(Records from a data source)

*-*-*

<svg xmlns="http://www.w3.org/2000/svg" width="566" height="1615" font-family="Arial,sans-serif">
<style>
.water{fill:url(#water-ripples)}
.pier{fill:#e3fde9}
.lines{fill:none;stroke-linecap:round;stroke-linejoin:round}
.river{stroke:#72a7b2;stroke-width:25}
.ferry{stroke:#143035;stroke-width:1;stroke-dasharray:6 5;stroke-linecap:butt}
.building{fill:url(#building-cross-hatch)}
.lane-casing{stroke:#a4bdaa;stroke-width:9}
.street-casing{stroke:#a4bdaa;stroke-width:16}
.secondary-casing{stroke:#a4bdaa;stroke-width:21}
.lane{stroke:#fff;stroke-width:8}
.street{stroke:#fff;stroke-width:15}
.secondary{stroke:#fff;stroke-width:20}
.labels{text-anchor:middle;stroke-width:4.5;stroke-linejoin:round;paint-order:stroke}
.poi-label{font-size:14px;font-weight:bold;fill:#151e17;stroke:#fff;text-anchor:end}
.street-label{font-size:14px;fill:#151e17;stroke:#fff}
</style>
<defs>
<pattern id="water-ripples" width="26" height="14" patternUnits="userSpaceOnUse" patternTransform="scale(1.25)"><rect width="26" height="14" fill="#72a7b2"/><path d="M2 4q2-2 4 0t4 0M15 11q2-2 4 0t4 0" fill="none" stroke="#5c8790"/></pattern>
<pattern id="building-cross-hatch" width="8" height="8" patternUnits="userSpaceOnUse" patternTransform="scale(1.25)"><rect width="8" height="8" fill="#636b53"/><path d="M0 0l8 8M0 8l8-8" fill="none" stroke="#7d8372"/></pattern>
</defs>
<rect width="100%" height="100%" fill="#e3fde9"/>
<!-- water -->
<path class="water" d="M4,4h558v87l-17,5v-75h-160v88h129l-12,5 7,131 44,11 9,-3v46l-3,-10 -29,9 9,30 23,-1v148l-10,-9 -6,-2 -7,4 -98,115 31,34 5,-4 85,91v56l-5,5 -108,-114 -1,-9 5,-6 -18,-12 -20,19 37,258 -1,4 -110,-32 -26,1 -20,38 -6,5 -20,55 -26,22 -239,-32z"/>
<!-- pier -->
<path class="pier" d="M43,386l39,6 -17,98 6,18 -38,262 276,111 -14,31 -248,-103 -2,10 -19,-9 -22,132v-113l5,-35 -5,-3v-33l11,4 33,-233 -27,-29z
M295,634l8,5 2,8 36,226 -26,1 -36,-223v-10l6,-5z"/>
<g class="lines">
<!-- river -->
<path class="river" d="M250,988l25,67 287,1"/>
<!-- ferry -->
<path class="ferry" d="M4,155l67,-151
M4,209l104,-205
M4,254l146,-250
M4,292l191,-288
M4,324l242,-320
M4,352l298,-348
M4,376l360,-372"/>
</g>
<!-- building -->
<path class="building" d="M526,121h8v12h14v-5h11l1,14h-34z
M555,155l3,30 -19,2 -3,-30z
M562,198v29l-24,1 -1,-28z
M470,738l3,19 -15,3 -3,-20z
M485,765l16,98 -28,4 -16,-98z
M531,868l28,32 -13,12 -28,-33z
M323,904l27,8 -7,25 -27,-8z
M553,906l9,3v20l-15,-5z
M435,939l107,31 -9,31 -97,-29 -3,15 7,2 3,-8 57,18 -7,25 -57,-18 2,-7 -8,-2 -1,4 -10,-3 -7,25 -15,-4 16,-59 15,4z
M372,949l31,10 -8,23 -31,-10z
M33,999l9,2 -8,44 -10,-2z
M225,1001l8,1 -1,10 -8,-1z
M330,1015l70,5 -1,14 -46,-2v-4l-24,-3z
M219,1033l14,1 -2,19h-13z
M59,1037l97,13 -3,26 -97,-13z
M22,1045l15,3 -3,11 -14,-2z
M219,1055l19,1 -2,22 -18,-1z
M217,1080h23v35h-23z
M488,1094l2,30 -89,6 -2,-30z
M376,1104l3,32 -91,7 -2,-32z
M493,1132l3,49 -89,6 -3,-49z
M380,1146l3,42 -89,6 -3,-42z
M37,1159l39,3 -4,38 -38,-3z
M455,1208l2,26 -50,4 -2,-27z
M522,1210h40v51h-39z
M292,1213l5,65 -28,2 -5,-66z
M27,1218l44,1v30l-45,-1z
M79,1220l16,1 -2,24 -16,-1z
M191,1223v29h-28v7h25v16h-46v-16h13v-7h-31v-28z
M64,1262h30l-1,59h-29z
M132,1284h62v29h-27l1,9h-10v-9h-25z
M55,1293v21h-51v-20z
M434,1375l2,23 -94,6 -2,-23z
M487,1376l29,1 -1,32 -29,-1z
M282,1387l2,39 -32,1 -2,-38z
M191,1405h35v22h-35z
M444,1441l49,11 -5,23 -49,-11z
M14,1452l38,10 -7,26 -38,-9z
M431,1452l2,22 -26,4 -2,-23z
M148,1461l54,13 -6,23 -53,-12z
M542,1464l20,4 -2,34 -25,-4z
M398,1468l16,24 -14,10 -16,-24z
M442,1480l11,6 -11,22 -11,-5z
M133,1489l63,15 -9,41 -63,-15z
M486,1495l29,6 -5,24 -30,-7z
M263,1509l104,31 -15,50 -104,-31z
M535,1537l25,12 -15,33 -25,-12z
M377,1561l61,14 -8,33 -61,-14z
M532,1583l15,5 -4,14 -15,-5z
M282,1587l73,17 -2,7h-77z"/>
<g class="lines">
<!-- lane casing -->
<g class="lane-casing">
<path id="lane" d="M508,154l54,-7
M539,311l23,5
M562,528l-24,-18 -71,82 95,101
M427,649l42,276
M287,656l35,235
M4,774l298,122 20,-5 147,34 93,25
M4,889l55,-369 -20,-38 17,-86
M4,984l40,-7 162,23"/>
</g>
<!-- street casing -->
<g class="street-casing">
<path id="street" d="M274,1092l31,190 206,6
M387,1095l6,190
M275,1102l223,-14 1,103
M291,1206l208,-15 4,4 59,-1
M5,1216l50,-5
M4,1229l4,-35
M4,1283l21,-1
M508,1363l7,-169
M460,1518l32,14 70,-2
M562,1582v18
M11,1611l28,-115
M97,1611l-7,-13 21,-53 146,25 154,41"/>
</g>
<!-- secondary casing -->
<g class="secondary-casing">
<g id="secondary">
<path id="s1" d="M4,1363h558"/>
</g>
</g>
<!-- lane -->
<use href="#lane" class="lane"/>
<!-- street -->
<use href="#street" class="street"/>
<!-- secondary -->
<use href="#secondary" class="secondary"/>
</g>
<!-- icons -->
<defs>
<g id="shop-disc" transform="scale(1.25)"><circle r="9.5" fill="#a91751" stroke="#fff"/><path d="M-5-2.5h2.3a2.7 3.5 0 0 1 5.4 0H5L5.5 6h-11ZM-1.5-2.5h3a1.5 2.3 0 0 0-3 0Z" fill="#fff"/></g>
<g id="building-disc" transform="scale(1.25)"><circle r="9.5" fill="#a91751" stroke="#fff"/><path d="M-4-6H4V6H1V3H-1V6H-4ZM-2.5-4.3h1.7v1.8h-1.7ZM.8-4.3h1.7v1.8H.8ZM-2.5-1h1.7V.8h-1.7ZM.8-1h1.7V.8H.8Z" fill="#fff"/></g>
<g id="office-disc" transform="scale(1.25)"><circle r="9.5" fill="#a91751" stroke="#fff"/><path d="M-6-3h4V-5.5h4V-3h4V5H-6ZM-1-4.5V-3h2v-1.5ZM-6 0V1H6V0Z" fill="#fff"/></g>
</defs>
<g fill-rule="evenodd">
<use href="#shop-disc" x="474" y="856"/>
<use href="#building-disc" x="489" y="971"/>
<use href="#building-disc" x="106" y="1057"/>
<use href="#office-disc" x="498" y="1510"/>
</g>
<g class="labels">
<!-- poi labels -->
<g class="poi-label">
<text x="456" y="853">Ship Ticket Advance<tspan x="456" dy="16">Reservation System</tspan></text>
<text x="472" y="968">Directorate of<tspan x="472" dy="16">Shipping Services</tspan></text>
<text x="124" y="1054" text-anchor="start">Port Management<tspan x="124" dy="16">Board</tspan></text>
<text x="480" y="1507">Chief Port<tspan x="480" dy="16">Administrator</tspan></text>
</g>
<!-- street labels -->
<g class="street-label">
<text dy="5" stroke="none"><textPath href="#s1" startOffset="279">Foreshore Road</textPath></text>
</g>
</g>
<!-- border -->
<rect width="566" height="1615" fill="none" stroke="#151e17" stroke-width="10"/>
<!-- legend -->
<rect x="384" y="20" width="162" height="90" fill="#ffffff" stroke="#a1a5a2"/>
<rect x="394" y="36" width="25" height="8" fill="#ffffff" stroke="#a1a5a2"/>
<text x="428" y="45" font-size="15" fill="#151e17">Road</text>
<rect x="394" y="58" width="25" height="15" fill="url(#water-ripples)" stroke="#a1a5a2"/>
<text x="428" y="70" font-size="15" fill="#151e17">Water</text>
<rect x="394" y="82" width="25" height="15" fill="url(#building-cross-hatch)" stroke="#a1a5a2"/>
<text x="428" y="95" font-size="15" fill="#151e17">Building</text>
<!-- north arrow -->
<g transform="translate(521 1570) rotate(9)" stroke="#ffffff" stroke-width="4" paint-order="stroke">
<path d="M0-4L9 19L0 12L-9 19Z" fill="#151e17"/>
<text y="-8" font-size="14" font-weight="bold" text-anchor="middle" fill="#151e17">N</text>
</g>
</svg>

*-*-*

**How to complete this task:** Which lines of the data contain the word "ffffff"? Copy each one.

**Answer box:**
<rect x="384" y="20" width="162" height="90" fill="#ffffff" stroke="#a1a5a2"/>
<rect x="394" y="36" width="25" height="8" fill="#ffffff" stroke="#a1a5a2"/>
<g transform="translate(521 1570) rotate(9)" stroke="#ffffff" stroke-width="4" paint-order="stroke">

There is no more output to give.